::: Page extract :::
# Opinion on the Ford 601 WorkMaster tractor?



## VERN in IL (Nov 30, 2008)

Is this tractor worthy to be in my possession? (comes with bush hog, blade, disk, plow and palate lift attachment.)

What do I need to know about this model before "obtainium"?


----------



## uncle Will in In. (May 11, 2002)

It made it the first 50 years. Another 50 don't seem out of reason. If the lift arms work welL and the motor sounds smooth without smoke, AND the price is right have your way with it.


----------



## RonM (Jan 6, 2008)

If the price is right, it is a good tractor.....


----------



## agmantoo (May 23, 2003)

If it is in good condition it should be great. I know of no known issues with the 601.


----------



## Callieslamb (Feb 27, 2007)

We bought a 661 work master almost 2 years ago. Dh spent 9 months rebuilding it. It came with a front loader bucket/pallet fork. We love it. It's been a great little tractor for us. I can't quite figure out the gear shift. We've had a bit of trouble with sand in the gas tank from the sand blasting....and he had to re-build the carburator (sp?) twice. It's a great little tractor.
::: Records for this task :::
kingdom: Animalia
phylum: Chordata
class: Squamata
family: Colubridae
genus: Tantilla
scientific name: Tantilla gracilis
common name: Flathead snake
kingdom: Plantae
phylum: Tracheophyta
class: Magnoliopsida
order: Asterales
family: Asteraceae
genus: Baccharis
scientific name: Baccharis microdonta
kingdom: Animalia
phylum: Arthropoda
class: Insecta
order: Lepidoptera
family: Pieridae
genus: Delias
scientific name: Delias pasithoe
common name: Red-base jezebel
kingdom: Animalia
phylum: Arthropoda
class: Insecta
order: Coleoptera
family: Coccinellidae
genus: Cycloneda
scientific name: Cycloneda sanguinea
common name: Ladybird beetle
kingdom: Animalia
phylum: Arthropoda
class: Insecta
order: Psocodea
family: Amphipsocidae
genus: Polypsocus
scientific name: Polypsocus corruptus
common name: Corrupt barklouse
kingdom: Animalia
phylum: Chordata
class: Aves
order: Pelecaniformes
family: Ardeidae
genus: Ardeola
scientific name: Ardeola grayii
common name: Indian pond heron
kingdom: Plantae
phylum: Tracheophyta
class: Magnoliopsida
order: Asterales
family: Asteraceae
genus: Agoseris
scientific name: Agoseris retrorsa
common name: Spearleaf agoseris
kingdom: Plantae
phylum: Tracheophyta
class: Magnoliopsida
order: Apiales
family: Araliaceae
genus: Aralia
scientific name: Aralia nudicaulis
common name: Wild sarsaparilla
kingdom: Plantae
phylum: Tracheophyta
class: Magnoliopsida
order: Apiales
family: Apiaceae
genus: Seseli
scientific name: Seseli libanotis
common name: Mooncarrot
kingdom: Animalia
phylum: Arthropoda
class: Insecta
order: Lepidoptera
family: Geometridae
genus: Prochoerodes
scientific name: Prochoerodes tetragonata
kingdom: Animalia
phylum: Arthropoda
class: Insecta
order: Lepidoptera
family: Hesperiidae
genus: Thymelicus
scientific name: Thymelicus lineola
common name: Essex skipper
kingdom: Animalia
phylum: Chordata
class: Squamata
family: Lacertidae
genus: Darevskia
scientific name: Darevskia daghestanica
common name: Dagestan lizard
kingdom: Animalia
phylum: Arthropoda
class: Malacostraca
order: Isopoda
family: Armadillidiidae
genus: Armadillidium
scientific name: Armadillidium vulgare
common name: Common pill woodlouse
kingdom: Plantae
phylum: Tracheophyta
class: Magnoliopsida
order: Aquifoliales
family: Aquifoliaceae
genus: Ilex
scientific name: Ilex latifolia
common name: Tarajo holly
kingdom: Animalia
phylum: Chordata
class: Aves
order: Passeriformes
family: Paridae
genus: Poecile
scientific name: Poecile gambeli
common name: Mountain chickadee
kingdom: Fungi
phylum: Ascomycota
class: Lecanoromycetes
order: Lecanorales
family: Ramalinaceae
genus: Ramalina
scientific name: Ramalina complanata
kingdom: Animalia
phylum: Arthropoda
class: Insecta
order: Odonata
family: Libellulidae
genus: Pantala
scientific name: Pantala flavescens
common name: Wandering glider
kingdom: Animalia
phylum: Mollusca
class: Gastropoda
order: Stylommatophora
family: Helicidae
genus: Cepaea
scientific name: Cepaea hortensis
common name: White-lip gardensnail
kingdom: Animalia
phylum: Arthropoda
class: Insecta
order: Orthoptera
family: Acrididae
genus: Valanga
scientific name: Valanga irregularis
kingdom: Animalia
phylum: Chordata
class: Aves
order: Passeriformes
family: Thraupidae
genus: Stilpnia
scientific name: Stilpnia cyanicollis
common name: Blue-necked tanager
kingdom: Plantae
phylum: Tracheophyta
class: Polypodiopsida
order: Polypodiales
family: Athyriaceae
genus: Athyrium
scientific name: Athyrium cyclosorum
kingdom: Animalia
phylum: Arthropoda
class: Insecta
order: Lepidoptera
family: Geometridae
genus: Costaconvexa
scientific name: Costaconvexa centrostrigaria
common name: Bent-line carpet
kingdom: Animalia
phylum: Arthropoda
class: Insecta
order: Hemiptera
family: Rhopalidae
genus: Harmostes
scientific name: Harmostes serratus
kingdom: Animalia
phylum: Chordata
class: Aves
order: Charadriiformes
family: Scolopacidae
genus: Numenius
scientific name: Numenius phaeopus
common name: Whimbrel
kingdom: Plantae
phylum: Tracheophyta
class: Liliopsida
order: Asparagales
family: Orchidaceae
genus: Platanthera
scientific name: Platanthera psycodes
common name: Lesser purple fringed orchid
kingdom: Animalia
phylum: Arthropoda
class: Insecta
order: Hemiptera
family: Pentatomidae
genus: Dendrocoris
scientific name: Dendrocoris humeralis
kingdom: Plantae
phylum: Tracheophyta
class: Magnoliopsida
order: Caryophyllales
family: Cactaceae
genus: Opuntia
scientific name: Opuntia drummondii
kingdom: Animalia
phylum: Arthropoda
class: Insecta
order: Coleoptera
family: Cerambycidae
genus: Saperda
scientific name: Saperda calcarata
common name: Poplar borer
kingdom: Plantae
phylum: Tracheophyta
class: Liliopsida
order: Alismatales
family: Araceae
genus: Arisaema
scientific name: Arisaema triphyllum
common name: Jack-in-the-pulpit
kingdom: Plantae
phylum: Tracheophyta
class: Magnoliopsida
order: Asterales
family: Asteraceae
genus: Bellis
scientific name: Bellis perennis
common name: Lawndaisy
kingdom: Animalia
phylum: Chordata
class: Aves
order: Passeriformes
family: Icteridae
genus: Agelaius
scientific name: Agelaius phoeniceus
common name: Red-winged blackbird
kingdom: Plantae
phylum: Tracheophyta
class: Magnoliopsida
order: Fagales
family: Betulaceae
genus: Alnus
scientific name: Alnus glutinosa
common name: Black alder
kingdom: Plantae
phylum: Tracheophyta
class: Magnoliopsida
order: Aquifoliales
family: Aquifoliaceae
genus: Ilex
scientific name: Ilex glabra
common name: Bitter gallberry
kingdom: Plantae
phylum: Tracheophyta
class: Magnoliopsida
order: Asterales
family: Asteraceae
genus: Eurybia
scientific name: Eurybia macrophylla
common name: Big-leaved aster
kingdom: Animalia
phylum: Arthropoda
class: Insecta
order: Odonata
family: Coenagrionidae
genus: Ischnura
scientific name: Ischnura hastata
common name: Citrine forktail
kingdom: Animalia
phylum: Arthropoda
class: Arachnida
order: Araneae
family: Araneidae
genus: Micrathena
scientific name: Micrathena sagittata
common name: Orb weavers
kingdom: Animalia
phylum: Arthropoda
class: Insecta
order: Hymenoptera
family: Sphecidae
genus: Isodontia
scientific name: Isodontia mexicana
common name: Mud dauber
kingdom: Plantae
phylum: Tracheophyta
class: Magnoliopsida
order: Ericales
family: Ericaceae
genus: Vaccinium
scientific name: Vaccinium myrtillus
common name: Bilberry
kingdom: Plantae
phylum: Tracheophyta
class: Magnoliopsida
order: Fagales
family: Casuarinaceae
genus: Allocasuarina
:::
**Given task A**
Reproduce everything in the listing from its first line down to the line "genus: Delias", including both of those lines.
**Given task B**
Resume the forum thread about the Ford 601 WorkMaster tractor, picking up after its last sentence.

**Task response A**
kingdom: Animalia
phylum: Chordata
class: Squamata
family: Colubridae
genus: Tantilla
scientific name: Tantilla gracilis
common name: Flathead snake
kingdom: Plantae
phylum: Tracheophyta
class: Magnoliopsida
order: Asterales
family: Asteraceae
genus: Baccharis
scientific name: Baccharis microdonta
kingdom: Animalia
phylum: Arthropoda
class: Insecta
order: Lepidoptera
family: Pieridae
genus: Delias

**Task response B**
It went from this:









to this:


----------



## rambler (Jan 20, 2004)

Great basic tractor, basically the updated version of the 8N. Live hydraulic, tad more power.

Now, the middle number tells us the options. Technically there was no 601 tractor, there was a 641, 651, 661....

The 661 will have the 5-speed tranny with live pto - the best!

651 will be 5 speed, but no live pto.

641 will be the 4 speed, no live pto.

There could have been other middle digits, but 661 would be worth extra to most.

621 or 631 would have been made without 3pt or pto perhaps. And 671 or 681 woulda been the SelectoSpeed tranny, a 10-speed automatic trany that actually worked pretty good, but is a horroble money pit if things go wrong with it. I'm not sure all these were made in the 601 series.....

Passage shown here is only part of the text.